Is it a good time to buy now? It still depends! Can you actually rent your DVD’s at $5/day in your local area? Are you in a poorer area where $5/day is considered a luxury? Maybe you can only charge $2/day. Or maybe you live in Beverly Hills and you can charge $20/day because you offer mocha lattes for each of your visitors as they peruse your store. The price you can charge for your revenue generating asset, in this case DVD movies, will greatly affect whether or not it’s a good time to buy. At $2/day, it will take you at least half a year of continued rentals to make any profit. Can you rent the DVD for half a year non-stop? Not likely. Most movies fade out of popularity within months, if not weeks, before other newer movies take their place. Hence at $2/day, it’s probably not a good time for you to buy. However if you can rent the DVD at $20/day, it will take you only 2 weeks to start making a profit instead of 2 months. A much better time to buy. Well maybe.

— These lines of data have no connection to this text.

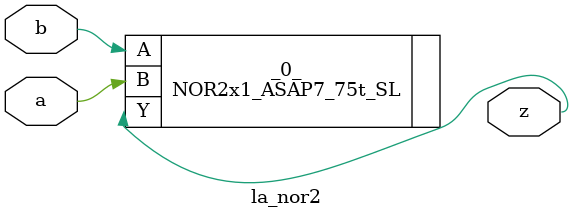
<source format=v>
/* Generated by Yosys 0.37 (git sha1 a5c7f69ed, clang 14.0.0-1ubuntu1.1 -fPIC -Os) */

module la_nor2(a, b, z);
  input a;
  wire a;
  input b;
  wire b;
  output z;
  wire z;
  NOR2x1_ASAP7_75t_SL _0_ (
    .A(b),
    .B(a),
    .Y(z)
  );
endmodule

</source>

We still can’t know if it’s a good time to buy. Why? What about the specific asset, or in our case the specific movie. If the movie we’re buying is the latest multi-gazillion blockbuster, then it’s probably looking good. But what if it’s the latest Hollywood straight to DVD flop that absolutely no one wants to see? Probably not. We might never even be able to rent it once! It could be a complete lost of time and money. Again, it depends.
But let’s assume it’s the best movie ever made in all of history, and we can rent it out at $10/days and it will only cost us $50 total to buy. Is it still a good time? Again, it depends. What if all you personally have left in your bank account is $10 (and maybe even that $10 is allocated to other pre-existing payments). Then you can’t afford it.
Can we get a loan for the $50? Maybe, but can we afford the payments? Can we carry the loan? We’re assuming it’s the best of the best movies, but what if it’s not? Poseidon anyone? Ignoring that we might make enough money to cover our loan payments on the principal, what about the interest? Can we get an affordable loan at an interest rate that will give us a comfortable return (I say comfortable return because we all have different thresholds for risk)? In other words, even if it’s the greatest deal, can we afford it. Does our personal financial situation allow us to capitalize on it?
So the next time someone asks you: “is it a good time to buy?”, I hope you’ll say it depends because it really does depend! It depends on the specific situation, circumstances, and the assets you want to buy.
PS: I didn’t include the long tail in this example, that is movies that have been out for years and still continue to get rented often. These are very profitable. And the same is true for real estate properties, stocks, etc. Generally the longer you hold onto them, the more money you’ll make. Instead I tried to focus on whether or not you’d be able to get to that longer tail, that if you can at least start making a profit on the assert within a reasonable amount of time.